火蓮冷笑一聲,道:“當癩皮狗嗎?本宗成全你!”雙手一伸,兩截玄鐵槍桿出手,而後啪的一聲組在一起直劈而下。

鬼手一見火蓮取了槍桿出來,一個急翻,滾出幾步後,一個翻身而起,嗆啷一聲,鬼劍出鞘。火蓮冷笑一聲,槍桿直挺,競取鬼手中宮大穴,鬼手將劍貼在在槍桿上,順勢而上,直取餘火蓮握槍的雙手。火蓮手中一晃,挑開鬼手長劍。而後順勢一棍敲在鬼手右臂之上。鬼手右臂一陣酸痛,可他是久經廝殺之人,這時打得性起,哪顧臂上疼痛,借勢一挑,長劍竟略火蓮眉底而至。火蓮槍桿迎上一磕,鬼手深知餘火蓮這槍桿乃就玄鐵所鑄,比自己這把劍不知硬出多少,當下劍勢順勢下劃,去削餘火蓮小臂。不料餘火蓮一個斜身橫避,手中槍桿轉動,這一棍便結結實實的打在了鬼手的背上。鬼手吃不過,一下子撲倒在地上,哇的一聲吐了口鮮血出來。

火蓮站在一旁冷眼相看,也不理他,更不趁此追擊。

直到鬼手重又戰起,一劍揮來,兩人又堪堪打了百十招,自來兵器一寸短一寸險,餘火蓮的槍桿,便不裝槍頭,當做齊眉棍來使,也比鬼手的鬼劍長出許多,再加上餘火蓮的槍桿乃是玄鐵所制,無堅不摧,而鬼手的這把鬼劍往常雖也是吹毛斷發,但遇上這鐵中之王的玄鐵,卻也只能退避三舍。這般鬼手便又多了一重顧及,因而隔不幾招,就要吃一棍,到得鬼手挨到十幾棍上時,已是渾身上下無處不痛,臉上更是淤青一片。鬼手索性躺在地上不再起來。

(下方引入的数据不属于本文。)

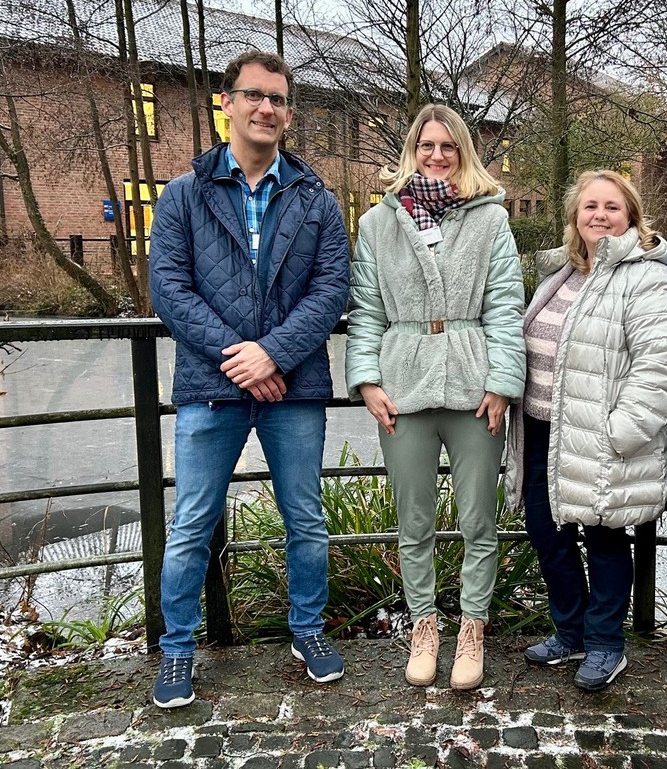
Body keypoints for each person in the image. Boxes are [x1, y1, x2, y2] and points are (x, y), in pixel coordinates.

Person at [148, 51, 350, 708]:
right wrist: (243, 356)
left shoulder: (316, 199)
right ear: (227, 103)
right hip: (211, 386)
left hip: (295, 388)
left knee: (305, 519)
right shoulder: (183, 195)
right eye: (254, 95)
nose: (267, 108)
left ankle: (308, 629)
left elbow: (331, 292)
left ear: (288, 113)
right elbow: (171, 291)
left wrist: (276, 356)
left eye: (279, 99)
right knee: (192, 523)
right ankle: (178, 650)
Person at [345, 104, 525, 690]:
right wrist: (367, 380)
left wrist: (503, 383)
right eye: (427, 145)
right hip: (403, 383)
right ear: (412, 150)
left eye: (449, 146)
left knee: (478, 519)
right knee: (413, 521)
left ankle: (472, 630)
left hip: (475, 383)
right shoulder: (379, 224)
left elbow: (503, 303)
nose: (437, 155)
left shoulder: (490, 219)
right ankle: (424, 626)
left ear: (464, 151)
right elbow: (367, 310)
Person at [504, 170, 667, 692]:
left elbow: (661, 365)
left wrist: (620, 433)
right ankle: (572, 631)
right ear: (575, 217)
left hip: (601, 437)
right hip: (541, 431)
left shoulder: (646, 278)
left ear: (631, 216)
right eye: (590, 207)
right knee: (547, 534)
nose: (600, 216)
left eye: (612, 207)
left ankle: (606, 643)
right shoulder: (560, 274)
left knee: (604, 537)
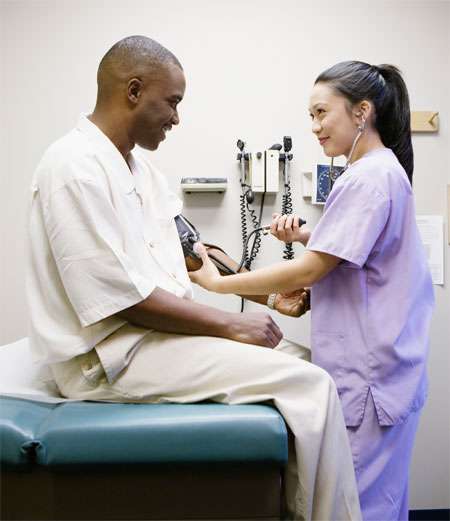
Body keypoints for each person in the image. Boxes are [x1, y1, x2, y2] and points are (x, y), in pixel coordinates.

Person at [27, 36, 362, 520]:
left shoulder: (141, 170)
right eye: (173, 102)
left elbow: (193, 251)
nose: (177, 118)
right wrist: (230, 325)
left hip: (154, 341)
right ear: (134, 90)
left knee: (304, 359)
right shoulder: (73, 167)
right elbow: (118, 301)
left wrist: (270, 296)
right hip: (112, 355)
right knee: (311, 386)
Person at [190, 61, 434, 521]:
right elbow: (356, 265)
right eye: (311, 115)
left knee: (358, 508)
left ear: (362, 112)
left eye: (322, 113)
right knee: (380, 503)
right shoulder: (378, 172)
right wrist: (307, 238)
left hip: (368, 381)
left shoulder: (367, 177)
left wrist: (219, 283)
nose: (315, 127)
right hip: (383, 371)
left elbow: (308, 272)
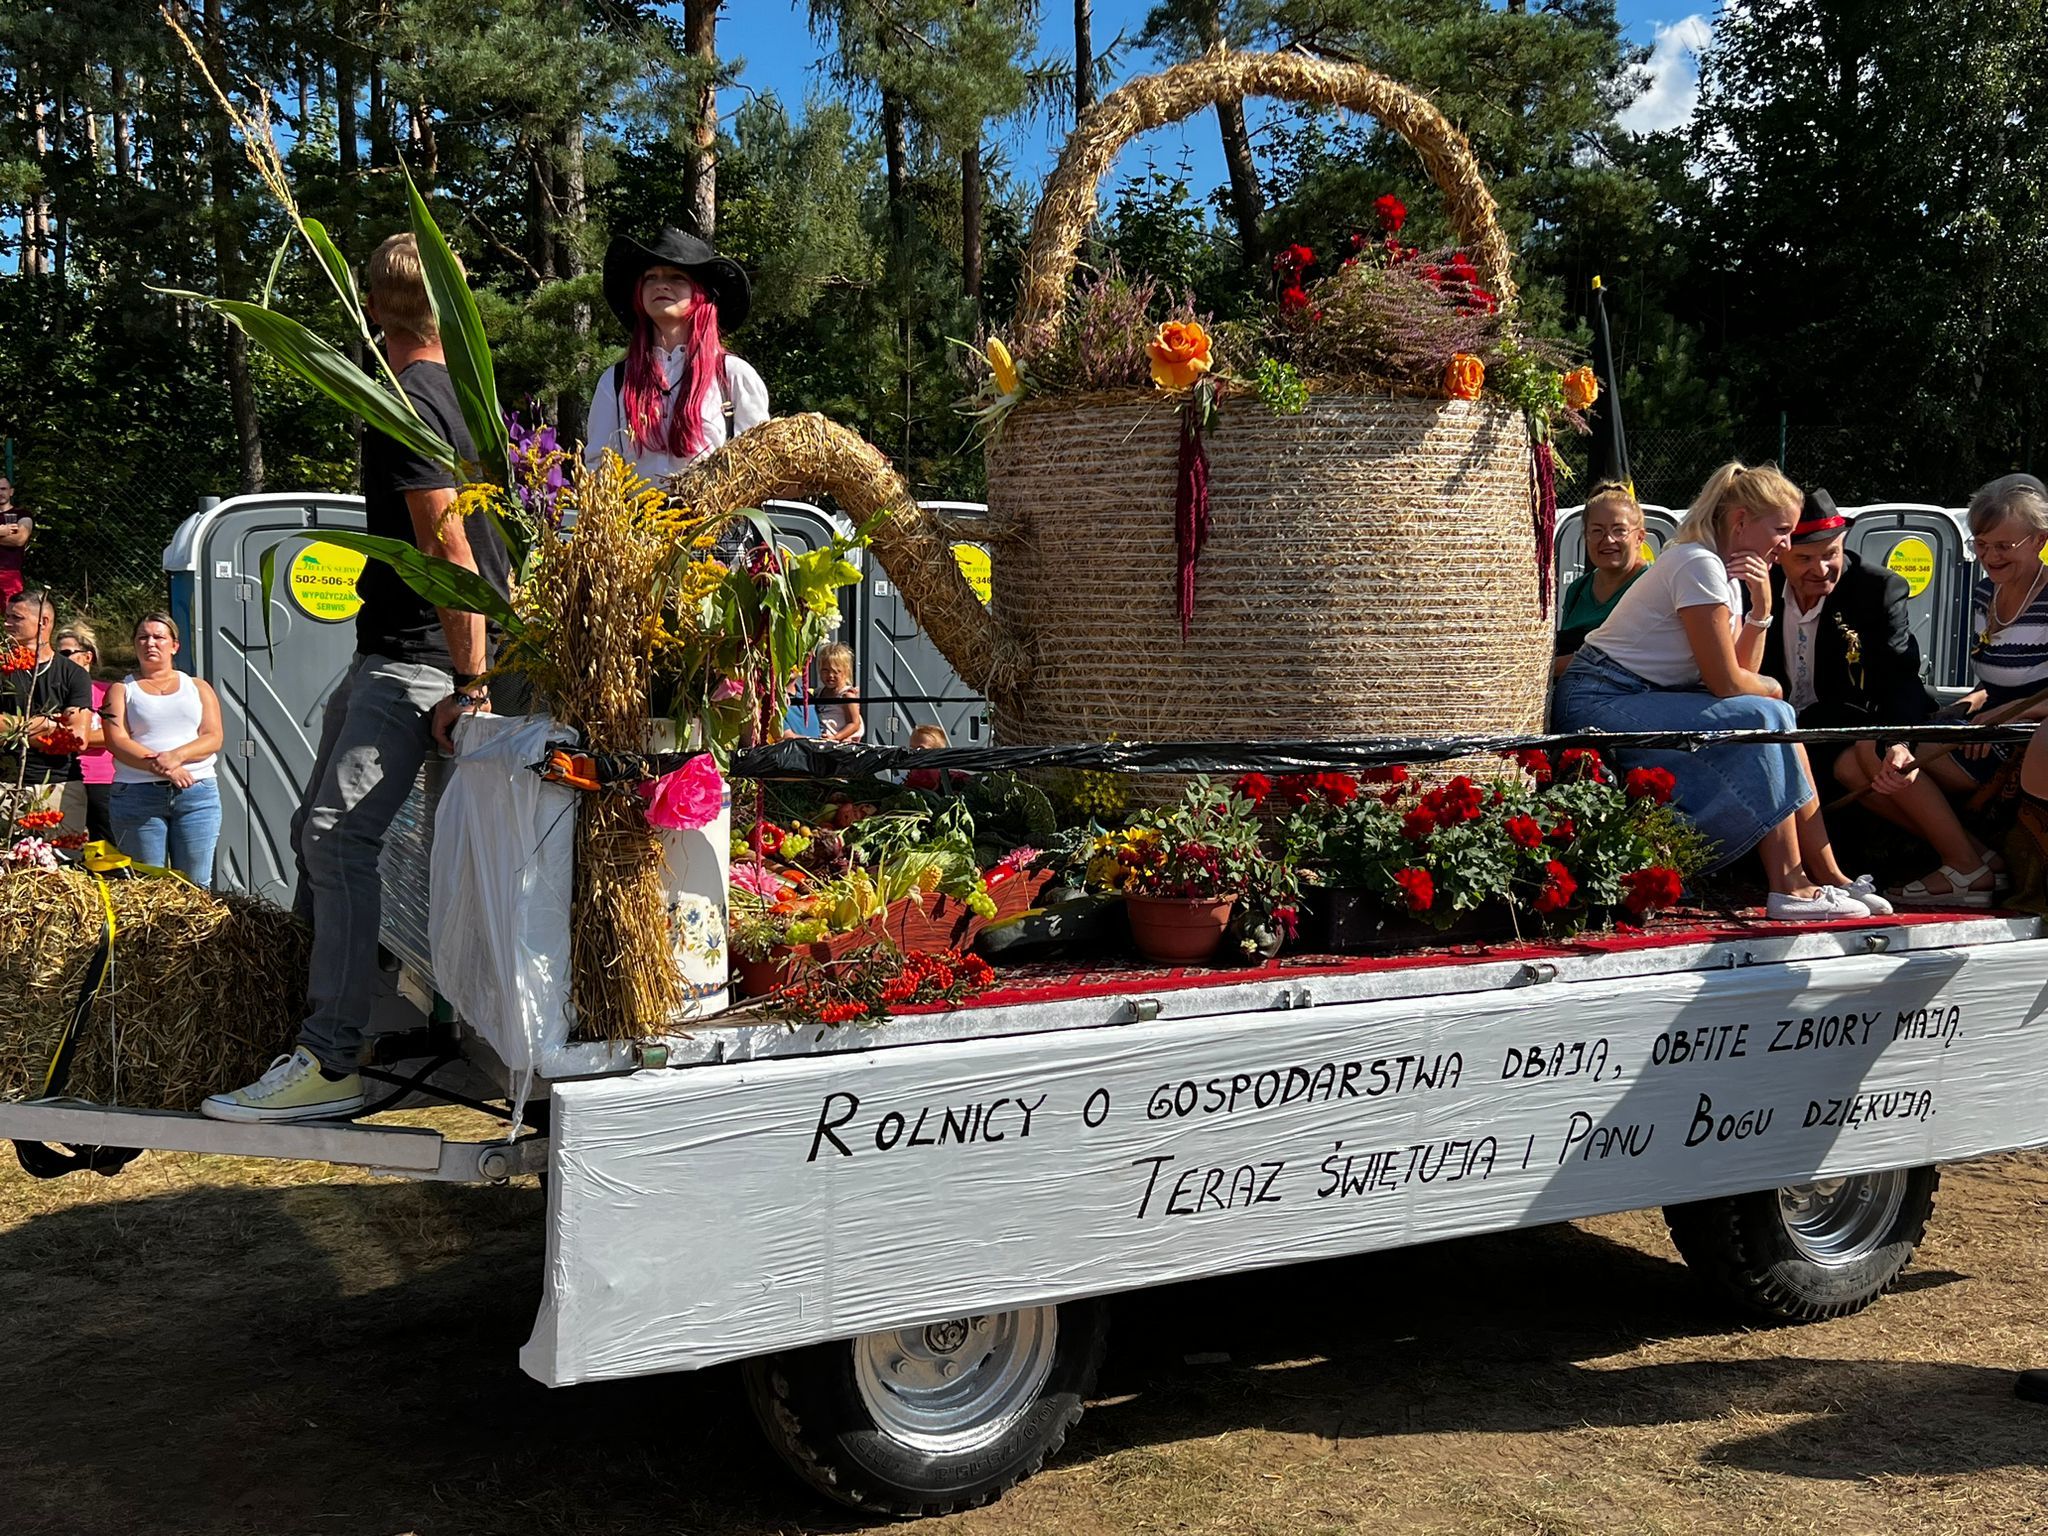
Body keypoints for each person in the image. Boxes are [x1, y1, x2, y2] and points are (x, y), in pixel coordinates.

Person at [204, 232, 510, 1124]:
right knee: (312, 831)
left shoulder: (408, 399)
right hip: (397, 653)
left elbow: (447, 545)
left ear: (375, 309)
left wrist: (472, 681)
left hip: (420, 657)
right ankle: (306, 1021)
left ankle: (330, 1059)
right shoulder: (471, 400)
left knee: (338, 839)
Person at [1553, 461, 1885, 920]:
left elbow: (1736, 679)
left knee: (1774, 718)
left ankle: (1826, 876)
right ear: (1741, 520)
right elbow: (1730, 683)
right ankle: (1791, 884)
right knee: (1771, 715)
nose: (1787, 545)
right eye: (1782, 531)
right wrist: (1774, 686)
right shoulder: (1698, 563)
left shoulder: (1721, 570)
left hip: (1633, 695)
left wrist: (1762, 607)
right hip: (1598, 697)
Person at [1754, 493, 1989, 905]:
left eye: (1830, 554)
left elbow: (1900, 676)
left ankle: (1966, 862)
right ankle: (1977, 858)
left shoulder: (1875, 587)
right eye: (1804, 559)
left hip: (1854, 719)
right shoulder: (1758, 588)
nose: (1820, 569)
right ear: (1781, 556)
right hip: (1787, 722)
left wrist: (1896, 741)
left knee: (1859, 759)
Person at [1909, 474, 2048, 815]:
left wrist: (2001, 717)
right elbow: (1997, 677)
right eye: (1981, 545)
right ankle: (1971, 857)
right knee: (1852, 764)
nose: (1990, 557)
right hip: (1985, 728)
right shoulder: (1986, 593)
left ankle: (1967, 862)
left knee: (1879, 753)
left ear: (2039, 540)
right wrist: (1967, 704)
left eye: (2003, 546)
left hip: (2024, 741)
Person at [584, 229, 768, 482]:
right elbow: (598, 467)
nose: (661, 284)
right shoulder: (615, 382)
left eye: (677, 277)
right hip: (635, 520)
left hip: (715, 519)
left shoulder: (733, 376)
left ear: (702, 293)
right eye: (651, 277)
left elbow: (758, 467)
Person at [101, 614, 224, 884]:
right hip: (137, 794)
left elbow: (213, 737)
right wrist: (160, 766)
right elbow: (117, 741)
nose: (150, 643)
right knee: (145, 886)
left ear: (174, 645)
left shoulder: (198, 687)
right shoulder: (121, 690)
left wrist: (175, 758)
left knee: (195, 884)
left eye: (158, 637)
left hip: (196, 793)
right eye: (143, 637)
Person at [2, 590, 93, 835]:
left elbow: (77, 737)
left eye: (16, 618)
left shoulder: (74, 675)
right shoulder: (4, 668)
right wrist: (52, 724)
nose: (7, 623)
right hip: (5, 787)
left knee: (60, 867)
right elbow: (65, 729)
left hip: (59, 787)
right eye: (7, 616)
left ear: (43, 622)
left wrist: (13, 728)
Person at [1554, 482, 1650, 677]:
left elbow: (1621, 658)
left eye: (1619, 530)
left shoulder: (1652, 585)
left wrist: (1541, 669)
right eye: (1597, 531)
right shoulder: (1577, 589)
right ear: (1585, 536)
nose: (1608, 540)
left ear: (1639, 537)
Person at [54, 621, 114, 844]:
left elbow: (117, 736)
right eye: (58, 654)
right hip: (63, 777)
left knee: (107, 848)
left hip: (102, 780)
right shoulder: (54, 695)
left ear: (87, 657)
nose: (61, 660)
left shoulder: (106, 692)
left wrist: (76, 736)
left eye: (67, 653)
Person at [813, 642, 863, 744]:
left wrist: (836, 737)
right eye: (825, 670)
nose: (830, 675)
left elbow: (854, 723)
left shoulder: (846, 695)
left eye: (836, 671)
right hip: (821, 740)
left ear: (846, 671)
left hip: (838, 743)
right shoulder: (818, 693)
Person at [0, 475, 31, 609]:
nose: (0, 493)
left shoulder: (22, 514)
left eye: (3, 489)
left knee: (14, 615)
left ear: (11, 491)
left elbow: (19, 540)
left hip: (9, 574)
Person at [905, 723, 950, 790]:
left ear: (937, 752)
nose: (914, 753)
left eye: (921, 749)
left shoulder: (948, 781)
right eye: (911, 748)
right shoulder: (903, 778)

餘火蓮知這一棍絕不會讓他起不了身,當下冷笑道:“不是很能鬧嗎?起來打啊!”鬼手理直氣壯地說道:“你的兵刃占便宜,我不打了。”

餘火蓮哭笑不得地說道:“那以前死在你劍下的人,又有多少是出其不意,被你斷了劍,才喪命的?他們又找誰去找公道去。”

鬼手雙眼一閉說道:“反正我是打不過你,你殺了我好了。”

他這撒潑無賴的倒叫餘火蓮也為之無奈,最後只得問道:“為什麽要跟王青辦合衾酒?你不是喜歡小岸嗎?”

鬼手翻著白眼說道:“這是我的私事,你管不著。”

餘火蓮冷笑道:“連自己的感情都不敢面對,你算什麽男子漢。”

鬼手哼了一聲道:“我不能面對的多了,我也壓根不是什麽男子漢。”

餘火蓮不成想,激將法在鬼手這裏半點做用也沒有,聽鬼手這般說,眉頭一皺問道:“倒底出什麽事了?”

鬼手沈默良久不語。

餘火蓮便那般一語不發的靜靜等著他。

最後鬼手方才說道:“你說,我若放棄了大業,我以前為了無間大業所殺的那些人又算是什麽?”

餘火蓮沈聲說道:“算是枉死在你手中的冤魂!”

這是句很殘忍的話,但實情如此。

鬼手一臉的死灰說道:“那你殺了我吧,一了百了,我也就解脫了。”

餘火蓮冷哼一聲道:“以一命償你手中枉死的冤魂,你可想的太便宜了,你殺過多少人?!你的一命償得了嗎?”

鬼手很是意外的說道:“償得了怎樣,償不了又怎樣,我也只有這一命而已,頂多你把我亂刀分屍,再不然淩遲。”

餘火蓮一笑道:“竟想好事呢,殺過多少人,等再救回來多少才有資格去死。”

鬼手怔在那裏說不出話來。

餘火蓮嘆了口氣道:“休了王青,跟我回總壇去見小岸。”

鬼手沈默良久方道:“小岸不在總壇。”

餘火蓮很是意外的問道:“那她在哪裏?”

見鬼手向水池邊往去,餘火蓮順著他的目光望去,卻見小岸閑閑的依在石柱邊說道:“這就不打了?可我這還沒活動筋骨呢!”

餘火蓮看著躺在地上的鬼手笑道:“就他這死樣子,你打著也不過癮不是。”

小岸淡淡的說道:“所以要勞宗主的大駕陪我過兩招了。”

餘火蓮一愕,而後說道:“你又不是我的對手。”

小岸輕輕一笑道:“比兵刃的話,我覺得自己也未必便輸。”說著四寸來長的飛刀,已是晃出手來。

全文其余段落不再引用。